RFR: 8279241: G1 Full GC does not always slide memory to bottom addresses

Mon Jan 24 09:48:11 UTC 2022

On Fri, 21 Jan 2022 16:15:29 GMT, Albert Mingkun Yang <ayang at openjdk.org> wrote:

>> Hi all,
>> 
>>   can I get reviews for this change that completely fixes the possibility that during g1 full gc memory will not be slid to bottom addresses consistently in presence of threads.
>> 
>> The problem is that multiple thread compete for regions to compact into - it could happen that given live data somewhere "high up" the heap gets to be the bottom region for a particular thread, so all data will be compacted starting from that region.
>> The problem with that is region level fragmentation, i.e. that after gc there is not enough free contiguous space for a humongous object, leading to OOME.
>> 
>> The change splits the phase where determining the compaction point queue (the set of regions a particular thread compacts into) from the part of that phase where the new locations of the objects is determined (i.e. putting a forwarding pointer into the live objects in these regions) and other stuff best done in parallel.
>> This makes determining the compaction point queue deterministic (by distributing these regions we can compact into in a round-robin fashion) in a way that always slides live data consistently into the bottom heap area.
>> 
>> This change also makes it easier to, in the future, improve work distribution of the compaction phase (which directly uses the compaction point queues) by distributing them  according to live data, and also incorporate last-ditch moves of humongous objects.
>> 
>> The most important thing about this split is probably the changes in the parallel part: every thread must make sure that some work is done on the compaction point queue (i.e. the forwarding), and other work on all regions (clearing metadata, updating the BOT of young regions that are not moved).
>> 
>> Testing: tier1-5, checking performance on some simple full gc benchmarks with no particular difference
>> 
>> Thanks,
>>   Thomas
>
> src/hotspot/share/gc/g1/g1FullGCPrepareTask.inline.hpp line 68:
> 
>> 66: inline G1FullGCCompactionPoint* G1DetermineCompactionQueueClosure::next_compaction_point() {
>> 67:   return _collector->compaction_point(next_worker());
>> 68: }
> 
> I don't see much benefit of having such separated in two methods; this is the sole call site of `next_worker()` after all.
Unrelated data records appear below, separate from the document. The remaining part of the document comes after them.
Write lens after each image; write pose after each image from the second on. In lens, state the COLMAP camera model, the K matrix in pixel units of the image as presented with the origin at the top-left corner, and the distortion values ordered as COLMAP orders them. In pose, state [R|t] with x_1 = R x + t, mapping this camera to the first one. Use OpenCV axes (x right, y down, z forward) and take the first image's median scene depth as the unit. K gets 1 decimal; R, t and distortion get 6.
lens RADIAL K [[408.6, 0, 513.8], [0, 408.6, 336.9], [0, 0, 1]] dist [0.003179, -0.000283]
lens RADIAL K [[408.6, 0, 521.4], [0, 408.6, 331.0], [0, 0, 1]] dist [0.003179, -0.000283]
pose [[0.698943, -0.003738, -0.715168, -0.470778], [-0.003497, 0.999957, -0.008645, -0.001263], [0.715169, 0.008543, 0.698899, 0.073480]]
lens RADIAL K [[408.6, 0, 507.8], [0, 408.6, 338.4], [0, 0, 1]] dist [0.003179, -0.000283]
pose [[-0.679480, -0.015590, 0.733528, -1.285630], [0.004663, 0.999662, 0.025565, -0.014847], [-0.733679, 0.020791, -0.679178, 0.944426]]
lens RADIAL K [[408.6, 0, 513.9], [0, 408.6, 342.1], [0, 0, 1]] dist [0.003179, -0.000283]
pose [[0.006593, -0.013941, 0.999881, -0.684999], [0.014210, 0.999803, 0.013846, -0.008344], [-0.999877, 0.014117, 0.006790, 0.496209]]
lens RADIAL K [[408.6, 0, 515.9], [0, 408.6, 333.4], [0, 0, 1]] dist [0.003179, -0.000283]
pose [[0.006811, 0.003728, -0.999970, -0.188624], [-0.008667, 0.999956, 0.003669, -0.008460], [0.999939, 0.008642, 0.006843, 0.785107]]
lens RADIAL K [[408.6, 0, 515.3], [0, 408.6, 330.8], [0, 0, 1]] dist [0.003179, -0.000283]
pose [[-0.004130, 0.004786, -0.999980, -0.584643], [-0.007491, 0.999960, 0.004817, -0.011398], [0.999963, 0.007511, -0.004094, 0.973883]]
Instead of `%`, manually setting it to zero on reaching `workers()` is fairly readable as well.

This is a fairly trivial implementation for `next_worker()` to fix the issue at hand. As suggested by the description, there needs to be some more thought put into it to handle e.g. imbalance of region occupancies or humongous regions.
Unless you insist I would like to keep the current implementation as is.

-------------

PR: https://git.openjdk.java.net/jdk/pull/7106